**Task details:**
In the passage on natural gas demand, how are heating degree days calculated?

**Supplied passage:**
====
Natural gas demand usually peaks during the coldest months of the year (December-February) and is lowest during the "shoulder" months (May-June and September-October). During the warmest summer months (July-August), demand increases again. Due to the shift in population in the United States toward the sun belt, summer demand for natural gas is rising faster than winter demand.
Temperature impacts are measured in terms of 'heating degree days' (HDD) during the winter, and 'cooling degree days'(CDD) during the summer. HDDs are calculated by subtracting the average temperature for a day from 65 degrees. Thus, if the average temperature for a day is 50 degrees, there are 15 HDDs. If the average temperature is above 65 degrees, HDD is zero.
Cooling degree days are also measured by the difference between the average temperature and 65 degrees. Thus, if the average temperature is 80 degrees, there are 15 CDDs. If the average temperature is below 65 degrees, CDD is zero.
Hurricanes can impact both the supply of and demand for natural gas. For example, as hurricanes approach the Gulf of Mexico, offshore natural gas platforms are shut down as workers evacuate, thereby shutting in production. In addition, hurricanes can also cause severe destruction to offshore (and onshore) production facilities. For example, Hurricane Katrina (2005) resulted in massive shut-ins of natural gas production.
Hurricane damage can also reduce natural gas demand. The destruction of power lines interrupting electricity produced by natural gas can result in significant reduction in demand for a given area (e.g., Florida).
Changing demographics also affects the demand for natural gas, especially for core residential customers. In the US for instance, recent demographic trends indicate an increased population movement to the Southern and Western states. These areas are generally characterized by warmer weather, thus we could expect a decrease in demand for heating in the winter, but an increase in demand for cooling in the summer. As electricity currently supplies most of the cooling energy requirements, and natural gas supplies most of the energy used for heating, population movement may decrease the demand for natural gas for these customers. However, as more power plants are fueled by natural gas, natural gas demand could in fact increase.
The state of the economy can have a considerable effect on the demand for natural gas in the short term. This is particularly true for industrial and to a lesser extent the commercial customers. When the economy is booming, output from the industrial sectors generally increases. On the other hand, when the economy is experiencing a recession, output from industrial sectors drops. These fluctuations in industrial output accompanying the economy affects the amount of natural gas needed by these industrial users. For instance, during the economic recession of 2001, natural gas consumption by the industrial sector fell by 6 percent2.
As we stated previously, supply and demand dynamics in the marketplace determine the short term price for natural gas. However, this can work in reverse as well. The price of natural gas can, for certain consumers, affect its demand. This is particularly true for those consumers who have the ability to switch the fuel which they consume. In general the core customers (residential and commercial) do not have this ability, however, a number of industrial and electric generation consumers have the capacity to switch between fuels. For instance, when natural gas prices are extremely high, electric generators may switch from using natural gas to using cheaper coal or fuel oil. This fuel switching then leads to a decrease for the demand of natural gas, which usually tends to drop its price.
====
(Stored data entries)
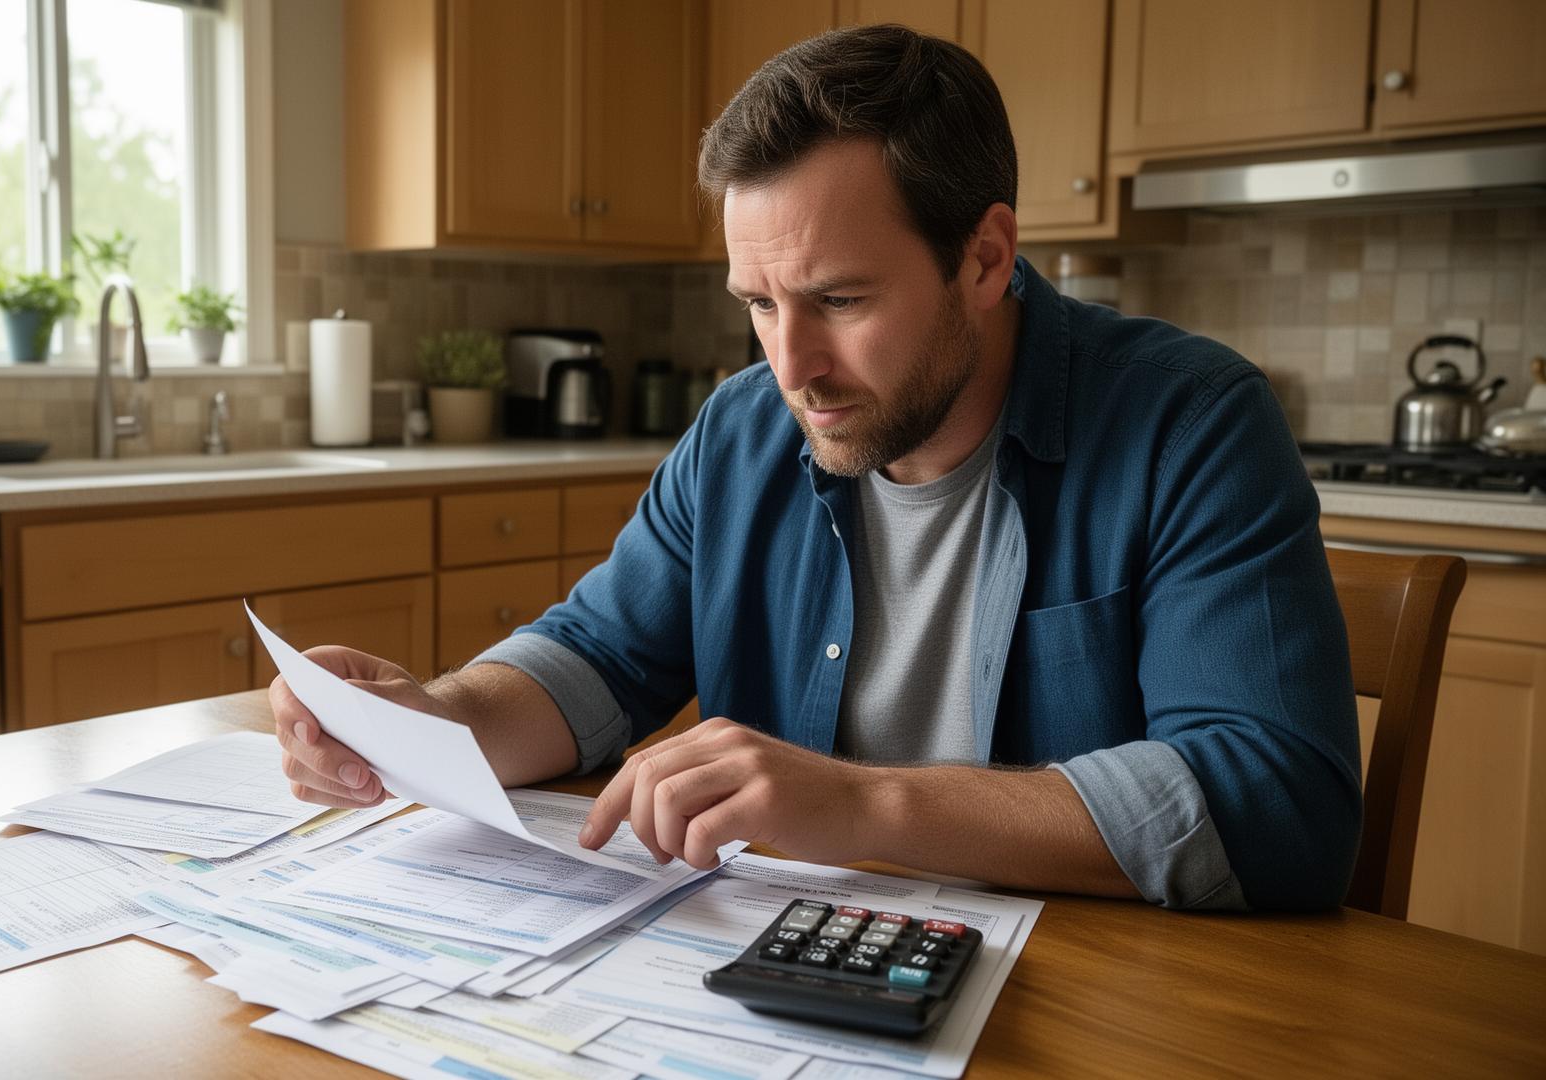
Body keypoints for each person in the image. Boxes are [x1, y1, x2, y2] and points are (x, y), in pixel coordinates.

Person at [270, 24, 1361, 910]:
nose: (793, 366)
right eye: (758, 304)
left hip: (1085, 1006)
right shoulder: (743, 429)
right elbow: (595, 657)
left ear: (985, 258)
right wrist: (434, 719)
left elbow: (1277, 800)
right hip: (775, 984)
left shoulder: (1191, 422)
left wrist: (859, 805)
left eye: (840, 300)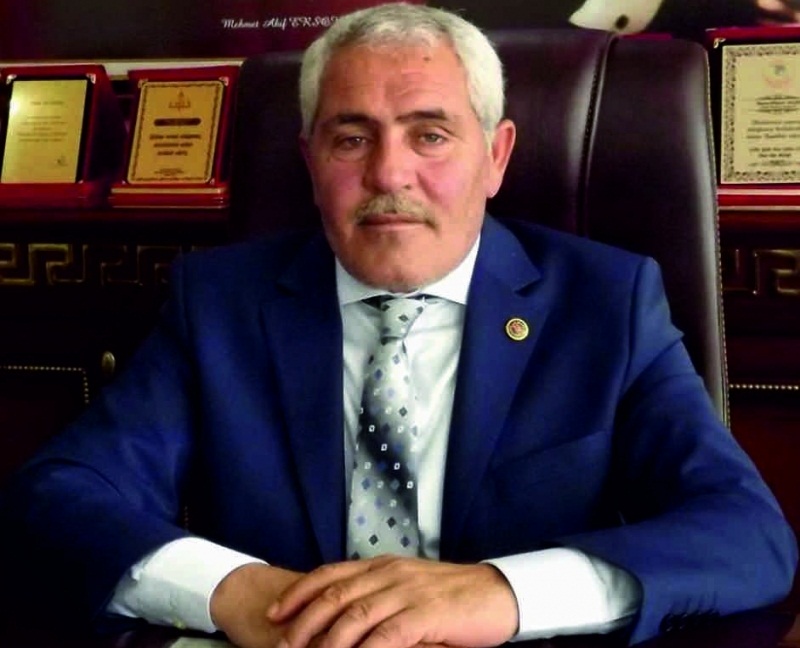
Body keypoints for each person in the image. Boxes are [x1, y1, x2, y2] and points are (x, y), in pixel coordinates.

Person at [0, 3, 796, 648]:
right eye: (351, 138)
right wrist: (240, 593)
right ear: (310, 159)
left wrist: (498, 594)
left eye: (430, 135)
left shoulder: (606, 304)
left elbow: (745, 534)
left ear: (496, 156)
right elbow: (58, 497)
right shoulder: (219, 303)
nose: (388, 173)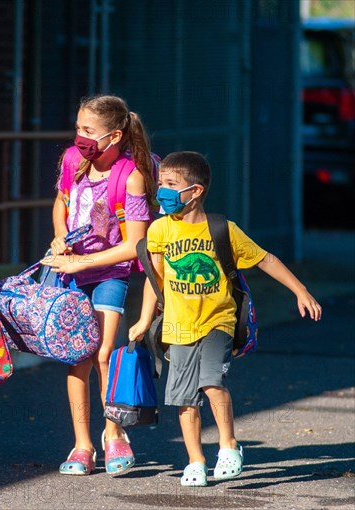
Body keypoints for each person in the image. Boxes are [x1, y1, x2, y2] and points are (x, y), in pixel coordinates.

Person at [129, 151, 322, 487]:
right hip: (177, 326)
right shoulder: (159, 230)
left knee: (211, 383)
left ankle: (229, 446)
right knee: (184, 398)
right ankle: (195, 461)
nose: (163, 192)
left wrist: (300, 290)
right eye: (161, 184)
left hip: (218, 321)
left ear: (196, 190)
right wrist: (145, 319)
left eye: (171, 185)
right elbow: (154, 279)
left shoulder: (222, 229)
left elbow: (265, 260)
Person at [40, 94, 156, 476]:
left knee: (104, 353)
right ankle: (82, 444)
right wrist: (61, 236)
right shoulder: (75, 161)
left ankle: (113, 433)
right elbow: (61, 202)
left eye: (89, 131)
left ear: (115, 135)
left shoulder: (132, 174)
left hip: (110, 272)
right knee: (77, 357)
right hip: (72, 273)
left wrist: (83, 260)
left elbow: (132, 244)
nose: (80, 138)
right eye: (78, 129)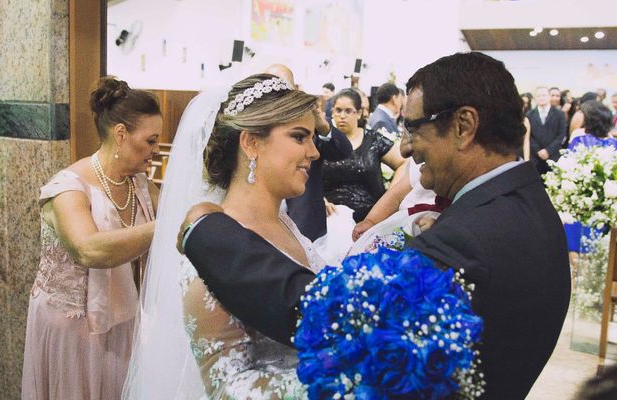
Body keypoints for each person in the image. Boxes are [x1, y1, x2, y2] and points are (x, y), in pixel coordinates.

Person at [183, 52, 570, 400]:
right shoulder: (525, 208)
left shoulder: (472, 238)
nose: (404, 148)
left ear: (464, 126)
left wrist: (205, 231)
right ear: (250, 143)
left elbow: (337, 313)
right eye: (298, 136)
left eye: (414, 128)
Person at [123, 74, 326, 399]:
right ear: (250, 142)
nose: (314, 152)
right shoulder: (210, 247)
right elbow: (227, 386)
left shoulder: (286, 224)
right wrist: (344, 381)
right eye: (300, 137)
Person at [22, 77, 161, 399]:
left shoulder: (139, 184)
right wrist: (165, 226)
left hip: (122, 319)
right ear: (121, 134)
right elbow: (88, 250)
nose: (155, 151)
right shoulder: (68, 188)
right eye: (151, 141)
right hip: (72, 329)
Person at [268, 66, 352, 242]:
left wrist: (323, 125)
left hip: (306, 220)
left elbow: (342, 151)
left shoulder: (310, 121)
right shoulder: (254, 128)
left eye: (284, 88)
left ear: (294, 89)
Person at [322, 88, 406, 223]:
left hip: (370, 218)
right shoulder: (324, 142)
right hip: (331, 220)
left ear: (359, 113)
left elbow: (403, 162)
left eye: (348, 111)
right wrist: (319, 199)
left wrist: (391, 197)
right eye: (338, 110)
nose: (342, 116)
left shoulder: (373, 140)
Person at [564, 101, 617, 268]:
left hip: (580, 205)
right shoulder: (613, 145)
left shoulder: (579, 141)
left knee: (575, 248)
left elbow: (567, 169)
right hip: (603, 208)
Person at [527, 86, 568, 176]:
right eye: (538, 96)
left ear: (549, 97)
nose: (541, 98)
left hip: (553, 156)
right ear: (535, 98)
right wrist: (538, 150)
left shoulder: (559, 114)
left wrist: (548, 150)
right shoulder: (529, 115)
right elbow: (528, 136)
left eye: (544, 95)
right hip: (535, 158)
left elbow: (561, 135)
====
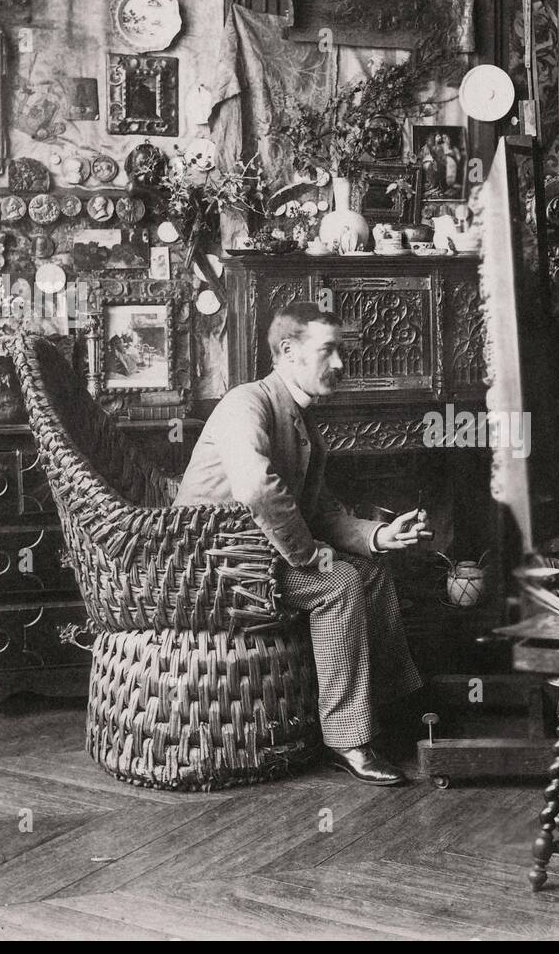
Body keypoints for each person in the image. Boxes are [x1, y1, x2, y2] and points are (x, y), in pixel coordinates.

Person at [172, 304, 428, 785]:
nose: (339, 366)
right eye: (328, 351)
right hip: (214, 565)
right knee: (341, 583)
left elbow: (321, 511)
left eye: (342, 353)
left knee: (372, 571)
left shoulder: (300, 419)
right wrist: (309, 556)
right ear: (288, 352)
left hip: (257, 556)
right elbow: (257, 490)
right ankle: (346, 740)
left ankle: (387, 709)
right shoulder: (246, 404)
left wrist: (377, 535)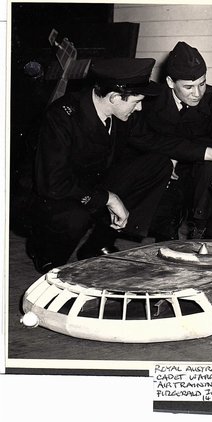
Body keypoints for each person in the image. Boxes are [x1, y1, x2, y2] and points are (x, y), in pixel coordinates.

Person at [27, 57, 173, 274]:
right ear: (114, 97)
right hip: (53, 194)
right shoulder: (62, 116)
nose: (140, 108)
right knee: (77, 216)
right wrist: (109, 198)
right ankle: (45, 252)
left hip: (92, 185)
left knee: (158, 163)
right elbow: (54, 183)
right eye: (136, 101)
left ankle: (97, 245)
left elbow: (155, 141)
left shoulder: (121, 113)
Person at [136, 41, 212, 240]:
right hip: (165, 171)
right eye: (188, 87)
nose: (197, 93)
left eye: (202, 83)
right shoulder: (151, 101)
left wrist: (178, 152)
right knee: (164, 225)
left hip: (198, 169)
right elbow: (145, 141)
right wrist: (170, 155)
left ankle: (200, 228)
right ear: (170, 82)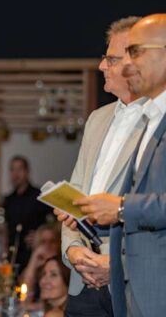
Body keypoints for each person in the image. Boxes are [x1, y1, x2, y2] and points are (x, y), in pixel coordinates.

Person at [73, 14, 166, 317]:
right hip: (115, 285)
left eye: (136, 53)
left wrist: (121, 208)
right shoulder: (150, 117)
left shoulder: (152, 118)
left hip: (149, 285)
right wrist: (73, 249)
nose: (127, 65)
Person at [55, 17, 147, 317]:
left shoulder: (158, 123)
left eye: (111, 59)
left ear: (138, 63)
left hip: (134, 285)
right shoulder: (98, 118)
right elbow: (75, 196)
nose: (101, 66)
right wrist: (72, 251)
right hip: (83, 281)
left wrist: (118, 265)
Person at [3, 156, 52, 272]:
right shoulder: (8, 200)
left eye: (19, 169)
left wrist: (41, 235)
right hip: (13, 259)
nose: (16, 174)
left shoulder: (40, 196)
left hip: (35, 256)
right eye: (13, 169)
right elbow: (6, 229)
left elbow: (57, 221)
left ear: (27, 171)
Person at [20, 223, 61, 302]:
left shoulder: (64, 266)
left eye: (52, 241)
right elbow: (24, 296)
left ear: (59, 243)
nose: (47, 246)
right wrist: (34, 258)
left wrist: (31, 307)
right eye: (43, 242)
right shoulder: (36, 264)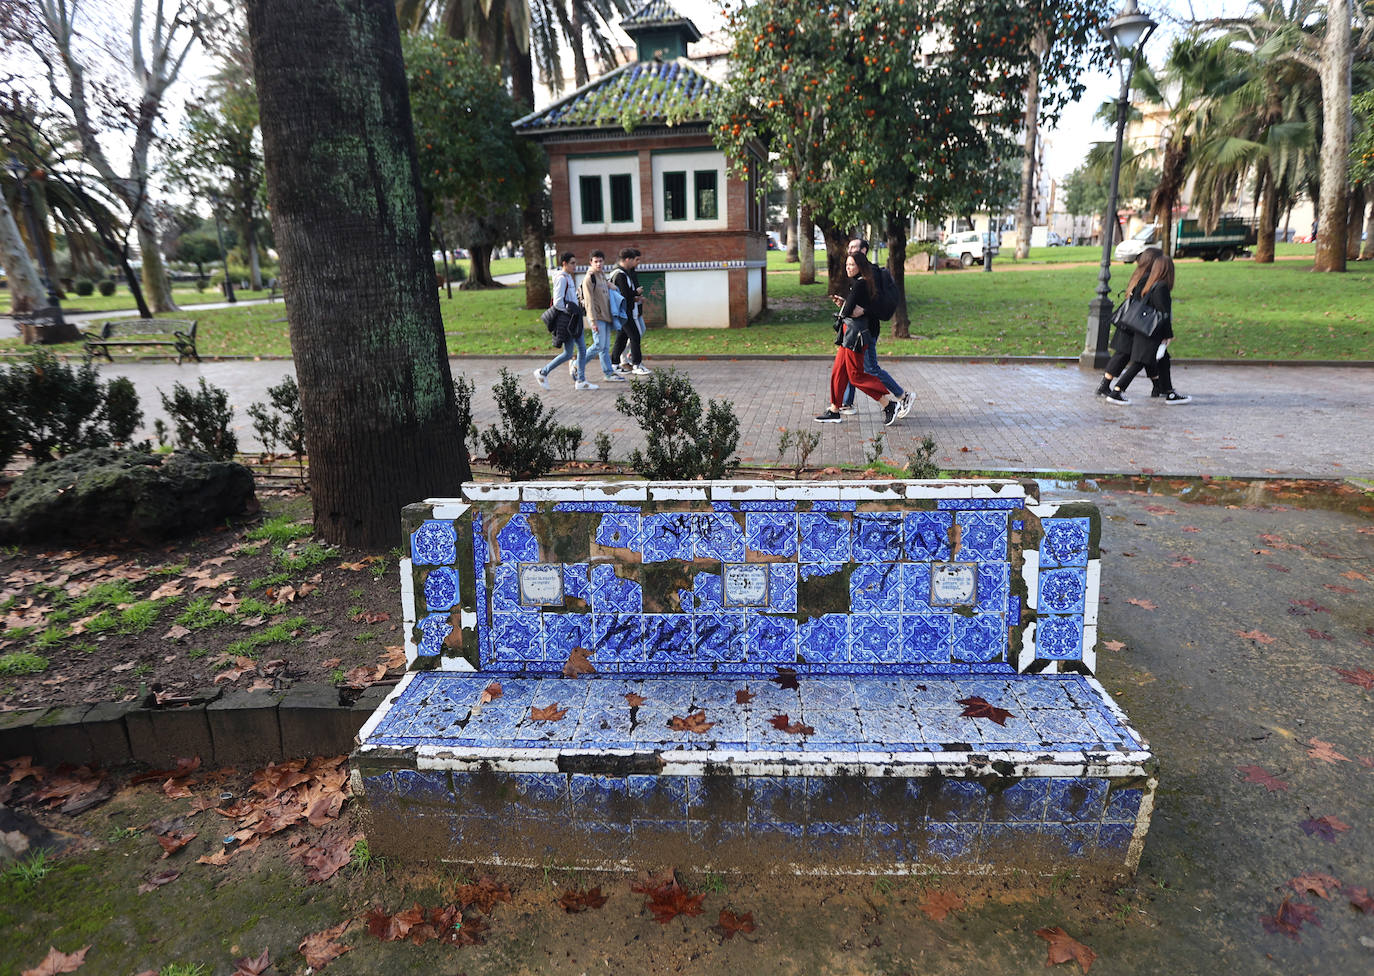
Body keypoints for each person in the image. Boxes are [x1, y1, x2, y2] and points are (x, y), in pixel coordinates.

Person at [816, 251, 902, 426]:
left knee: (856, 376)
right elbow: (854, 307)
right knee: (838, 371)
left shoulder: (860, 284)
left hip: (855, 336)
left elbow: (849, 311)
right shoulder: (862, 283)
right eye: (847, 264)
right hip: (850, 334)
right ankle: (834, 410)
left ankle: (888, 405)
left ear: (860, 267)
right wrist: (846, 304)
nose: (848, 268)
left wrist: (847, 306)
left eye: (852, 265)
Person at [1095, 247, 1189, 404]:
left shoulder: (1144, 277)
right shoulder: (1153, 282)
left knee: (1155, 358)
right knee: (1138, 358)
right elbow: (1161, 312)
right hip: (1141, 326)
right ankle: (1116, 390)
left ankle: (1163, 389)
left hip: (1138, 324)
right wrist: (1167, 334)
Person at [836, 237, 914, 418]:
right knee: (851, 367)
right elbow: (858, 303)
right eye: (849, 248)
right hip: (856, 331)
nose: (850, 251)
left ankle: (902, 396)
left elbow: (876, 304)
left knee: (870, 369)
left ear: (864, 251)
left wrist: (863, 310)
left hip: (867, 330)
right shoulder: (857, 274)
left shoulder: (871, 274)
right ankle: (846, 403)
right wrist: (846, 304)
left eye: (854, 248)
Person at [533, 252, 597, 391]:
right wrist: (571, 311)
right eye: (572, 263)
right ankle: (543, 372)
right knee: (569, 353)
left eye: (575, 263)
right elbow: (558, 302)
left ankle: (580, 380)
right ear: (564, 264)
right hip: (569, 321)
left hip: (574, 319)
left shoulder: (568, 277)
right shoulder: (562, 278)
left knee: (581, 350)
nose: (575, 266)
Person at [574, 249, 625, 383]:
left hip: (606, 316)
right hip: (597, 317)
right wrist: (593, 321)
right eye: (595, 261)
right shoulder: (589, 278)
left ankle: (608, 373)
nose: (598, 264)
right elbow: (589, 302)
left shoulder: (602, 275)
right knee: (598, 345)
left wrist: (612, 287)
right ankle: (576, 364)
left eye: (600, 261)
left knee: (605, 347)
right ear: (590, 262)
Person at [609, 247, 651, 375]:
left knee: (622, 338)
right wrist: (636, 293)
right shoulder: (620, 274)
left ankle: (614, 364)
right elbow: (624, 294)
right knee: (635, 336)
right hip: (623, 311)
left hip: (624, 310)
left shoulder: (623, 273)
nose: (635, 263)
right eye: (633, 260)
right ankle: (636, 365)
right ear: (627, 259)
====
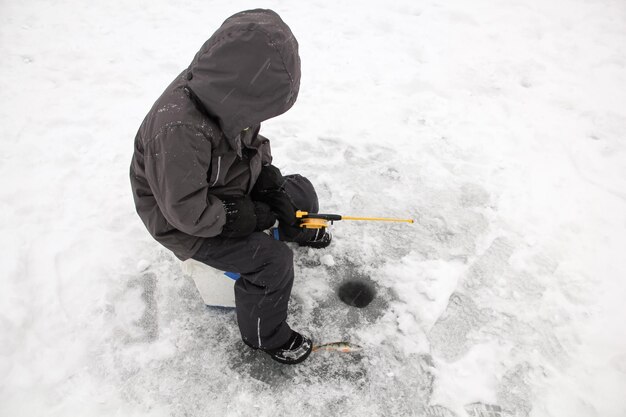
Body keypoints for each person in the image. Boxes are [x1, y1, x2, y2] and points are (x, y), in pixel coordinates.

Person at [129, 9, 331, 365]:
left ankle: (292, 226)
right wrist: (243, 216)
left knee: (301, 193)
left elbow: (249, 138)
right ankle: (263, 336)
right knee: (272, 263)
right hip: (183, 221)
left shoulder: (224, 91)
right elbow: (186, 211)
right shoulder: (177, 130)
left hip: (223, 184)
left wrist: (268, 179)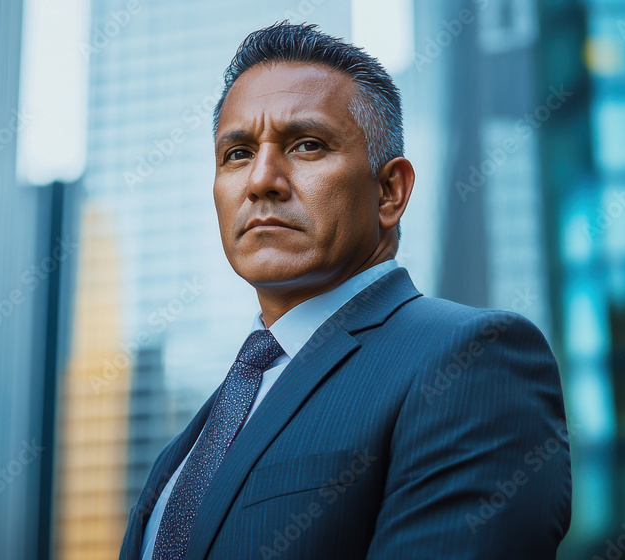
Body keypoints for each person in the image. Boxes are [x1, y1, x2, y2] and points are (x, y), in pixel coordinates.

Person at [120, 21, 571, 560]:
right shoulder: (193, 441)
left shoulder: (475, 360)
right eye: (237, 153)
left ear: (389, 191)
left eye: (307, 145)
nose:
====
**Output below:**
By subtracting a day's average temperature from 65 degrees.